EXERCISE — Exactly those lines that run from the one containing "(\tau) = (- 1)^r" through the last line of the entries below should be printed, and no others.

EXCERPTED DATA —
_ _ _

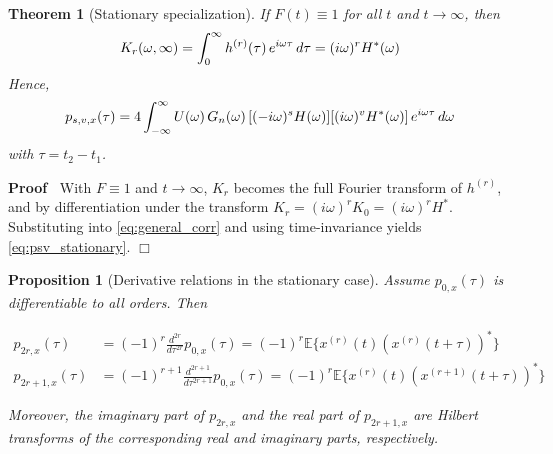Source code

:\documentclass{article}
\newenvironment{proof}{\noindent\textbf{Proof\ }}{\hspace*{\fill}$\Box$\medskip}
\newtheorem{proposition}{Proposition}
\newtheorem{theorem}{Theorem}
\begin{document}
\begin{theorem}
  [Stationary specialization]\label{thm:stationary_specialization} If $F (t)
  \equiv 1$ for all $t$ and $t \to \infty$, then
  \begin{equation}
    \label{eq:Kr_stationary} K_r (\omega, \infty) = \int_0^{\infty} h^{(r)}
    (\tau)  \hspace{0.17em} e^{i \omega \tau}  \hspace{0.17em} d \tau = (i
    \omega)^r H^{\ast} (\omega)
  \end{equation}
  Hence,
  \begin{equation}
    \label{eq:psv_stationary} p_{s, v, x} (\tau) = 4 \int_{- \infty}^{\infty}
    U (\omega)  \hspace{0.17em} G_n (\omega)  \hspace{0.17em} [(- i \omega)^s
    H (\omega)]  [(i \omega)^v H^{\ast} (\omega)]  \hspace{0.17em} e^{i \omega
    \tau}  \hspace{0.17em} d \omega
  \end{equation}
  with $\tau = t_2 - t_1$.
\end{theorem}

\begin{proof}
  With $F \equiv 1$ and $t \to \infty$, $K_r$ becomes the full Fourier
  transform of $h^{(r)}$, and by differentiation under the transform $K_r = (i
  \omega)^r K_0 = (i \omega)^r H^{\ast}$. Substituting into
  \eqref{eq:general_corr} and using time-invariance yields
  \eqref{eq:psv_stationary}.
\end{proof}

\begin{proposition}[Derivative relations in the stationary case]
  \label{prop:derivative_rel}Assume $p_{0, x} (\tau)$ is differentiable to all
  orders. Then
  
  \begin{align}
    p_{2 r, x} (\tau) & = (- 1)^r \frac{d^{2 r}}{d \tau^{2 r}} p_{0, x} (\tau)
    = (- 1)^r \mathbb{E} \{x^{(r)} (t) (x^{(r)} (t + \tau))^{\ast} \} \\
    p_{2 r + 1, x} (\tau) & = (- 1)^{r + 1} \frac{d^{2 r + 1}}{d \tau^{2 r +
    1}} p_{0, x} (\tau) = (- 1)^r \mathbb{E} \{x^{(r)} (t) (x^{(r + 1)} (t +
    \tau))^{\ast} \} 
  \end{align}
  
  Moreover, the imaginary part of $p_{2 r, x}$ and the real part of $p_{2 r +
  1, x}$ are Hilbert transforms of the corresponding real and imaginary parts,
  respectively.
\end{proposition}
\end{document}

_ _ _

PROBLEM SOLUTION —
    1}} p_{0, x} (\tau) = (- 1)^r \mathbb{E} \{x^{(r)} (t) (x^{(r + 1)} (t +
    \tau))^{\ast} \} 
  \end{align}
  
  Moreover, the imaginary part of $p_{2 r, x}$ and the real part of $p_{2 r +
  1, x}$ are Hilbert transforms of the corresponding real and imaginary parts,
  respectively.
\end{proposition}
\end{document}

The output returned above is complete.